→ Exercise prompt:
Every record below must come back exactly as given.

(Given records begins)

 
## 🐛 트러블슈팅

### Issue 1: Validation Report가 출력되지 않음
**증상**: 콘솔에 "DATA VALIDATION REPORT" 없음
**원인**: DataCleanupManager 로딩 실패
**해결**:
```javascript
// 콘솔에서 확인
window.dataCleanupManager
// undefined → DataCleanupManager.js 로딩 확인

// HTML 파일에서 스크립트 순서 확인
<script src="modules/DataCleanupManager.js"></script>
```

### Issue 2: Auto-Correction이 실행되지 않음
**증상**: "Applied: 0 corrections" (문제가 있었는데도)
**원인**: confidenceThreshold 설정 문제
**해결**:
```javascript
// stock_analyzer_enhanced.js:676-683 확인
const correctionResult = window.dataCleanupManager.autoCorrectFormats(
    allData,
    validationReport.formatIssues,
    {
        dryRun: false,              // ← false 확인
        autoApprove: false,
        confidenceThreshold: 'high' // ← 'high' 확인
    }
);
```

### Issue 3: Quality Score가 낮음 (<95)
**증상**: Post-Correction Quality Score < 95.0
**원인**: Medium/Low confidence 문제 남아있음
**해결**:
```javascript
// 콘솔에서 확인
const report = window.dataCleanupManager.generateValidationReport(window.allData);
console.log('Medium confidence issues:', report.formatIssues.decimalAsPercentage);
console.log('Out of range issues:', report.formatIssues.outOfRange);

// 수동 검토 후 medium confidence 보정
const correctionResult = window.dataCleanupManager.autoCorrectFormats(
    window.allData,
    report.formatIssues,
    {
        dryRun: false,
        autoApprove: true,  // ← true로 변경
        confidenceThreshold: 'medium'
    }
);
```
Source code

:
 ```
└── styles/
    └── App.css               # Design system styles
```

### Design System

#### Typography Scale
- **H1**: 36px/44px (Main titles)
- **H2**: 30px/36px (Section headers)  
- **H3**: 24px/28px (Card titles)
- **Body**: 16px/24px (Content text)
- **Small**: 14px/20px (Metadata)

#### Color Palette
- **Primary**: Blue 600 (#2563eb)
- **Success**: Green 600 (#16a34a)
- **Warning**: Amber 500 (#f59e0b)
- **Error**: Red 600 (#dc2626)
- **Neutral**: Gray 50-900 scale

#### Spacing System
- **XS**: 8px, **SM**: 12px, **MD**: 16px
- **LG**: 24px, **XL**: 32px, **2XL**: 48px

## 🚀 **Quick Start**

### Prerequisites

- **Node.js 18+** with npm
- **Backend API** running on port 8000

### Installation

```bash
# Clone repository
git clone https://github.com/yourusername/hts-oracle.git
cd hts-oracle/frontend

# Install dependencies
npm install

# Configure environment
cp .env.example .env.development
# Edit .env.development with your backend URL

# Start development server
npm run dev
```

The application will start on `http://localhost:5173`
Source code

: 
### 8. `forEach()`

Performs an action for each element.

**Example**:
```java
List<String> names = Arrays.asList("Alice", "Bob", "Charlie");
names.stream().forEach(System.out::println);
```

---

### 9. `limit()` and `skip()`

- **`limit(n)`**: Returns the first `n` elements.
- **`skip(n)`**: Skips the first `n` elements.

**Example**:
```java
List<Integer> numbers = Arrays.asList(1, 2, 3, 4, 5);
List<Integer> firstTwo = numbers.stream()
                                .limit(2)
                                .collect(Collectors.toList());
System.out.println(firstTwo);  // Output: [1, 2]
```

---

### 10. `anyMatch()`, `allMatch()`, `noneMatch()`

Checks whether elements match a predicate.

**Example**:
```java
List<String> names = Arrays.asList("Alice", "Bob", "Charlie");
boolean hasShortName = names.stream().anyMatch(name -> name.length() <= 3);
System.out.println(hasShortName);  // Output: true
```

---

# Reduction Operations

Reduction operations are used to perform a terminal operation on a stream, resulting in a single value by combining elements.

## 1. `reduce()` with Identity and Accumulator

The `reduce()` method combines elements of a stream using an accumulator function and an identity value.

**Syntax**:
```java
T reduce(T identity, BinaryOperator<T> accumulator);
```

(Given records ends)

→ Answer section:
## 🐛 트러블슈팅

### Issue 1: Validation Report가 출력되지 않음
**증상**: 콘솔에 "DATA VALIDATION REPORT" 없음
**원인**: DataCleanupManager 로딩 실패
**해결**:
```javascript
// 콘솔에서 확인
window.dataCleanupManager
// undefined → DataCleanupManager.js 로딩 확인

// HTML 파일에서 스크립트 순서 확인
<script src="modules/DataCleanupManager.js"></script>
```

### Issue 2: Auto-Correction이 실행되지 않음
**증상**: "Applied: 0 corrections" (문제가 있었는데도)
**원인**: confidenceThreshold 설정 문제
**해결**:
```javascript
// stock_analyzer_enhanced.js:676-683 확인
const correctionResult = window.dataCleanupManager.autoCorrectFormats(
    allData,
    validationReport.formatIssues,
    {
        dryRun: false,              // ← false 확인
        autoApprove: false,
        confidenceThreshold: 'high' // ← 'high' 확인
    }
);
```

### Issue 3: Quality Score가 낮음 (<95)
**증상**: Post-Correction Quality Score < 95.0
**원인**: Medium/Low confidence 문제 남아있음
**해결**:
```javascript
// 콘솔에서 확인
const report = window.dataCleanupManager.generateValidationReport(window.allData);
console.log('Medium confidence issues:', report.formatIssues.decimalAsPercentage);
console.log('Out of range issues:', report.formatIssues.outOfRange);

// 수동 검토 후 medium confidence 보정
const correctionResult = window.dataCleanupManager.autoCorrectFormats(
    window.allData,
    report.formatIssues,
    {
        dryRun: false,
        autoApprove: true,  // ← true로 변경
        confidenceThreshold: 'medium'
    }
);
```
Source code

:
 ```
└── styles/
    └── App.css               # Design system styles
```

### Design System

#### Typography Scale
- **H1**: 36px/44px (Main titles)
- **H2**: 30px/36px (Section headers)  
- **H3**: 24px/28px (Card titles)
- **Body**: 16px/24px (Content text)
- **Small**: 14px/20px (Metadata)

#### Color Palette
- **Primary**: Blue 600 (#2563eb)
- **Success**: Green 600 (#16a34a)
- **Warning**: Amber 500 (#f59e0b)
- **Error**: Red 600 (#dc2626)
- **Neutral**: Gray 50-900 scale

#### Spacing System
- **XS**: 8px, **SM**: 12px, **MD**: 16px
- **LG**: 24px, **XL**: 32px, **2XL**: 48px

## 🚀 **Quick Start**

### Prerequisites

- **Node.js 18+** with npm
- **Backend API** running on port 8000

### Installation

```bash
# Clone repository
git clone https://github.com/yourusername/hts-oracle.git
cd hts-oracle/frontend

# Install dependencies
npm install

# Configure environment
cp .env.example .env.development
# Edit .env.development with your backend URL

# Start development server
npm run dev
```

The application will start on `http://localhost:5173`
Source code

: 
### 8. `forEach()`

Performs an action for each element.

**Example**:
```java
List<String> names = Arrays.asList("Alice", "Bob", "Charlie");
names.stream().forEach(System.out::println);
```

---

### 9. `limit()` and `skip()`

- **`limit(n)`**: Returns the first `n` elements.
- **`skip(n)`**: Skips the first `n` elements.

**Example**:
```java
List<Integer> numbers = Arrays.asList(1, 2, 3, 4, 5);
List<Integer> firstTwo = numbers.stream()
                                .limit(2)
                                .collect(Collectors.toList());
System.out.println(firstTwo);  // Output: [1, 2]
```

---

### 10. `anyMatch()`, `allMatch()`, `noneMatch()`

Checks whether elements match a predicate.

**Example**:
```java
List<String> names = Arrays.asList("Alice", "Bob", "Charlie");
boolean hasShortName = names.stream().anyMatch(name -> name.length() <= 3);
System.out.println(hasShortName);  // Output: true
```

---

# Reduction Operations

Reduction operations are used to perform a terminal operation on a stream, resulting in a single value by combining elements.

## 1. `reduce()` with Identity and Accumulator

The `reduce()` method combines elements of a stream using an accumulator function and an identity value.

**Syntax**:
```java
T reduce(T identity, BinaryOperator<T> accumulator);
```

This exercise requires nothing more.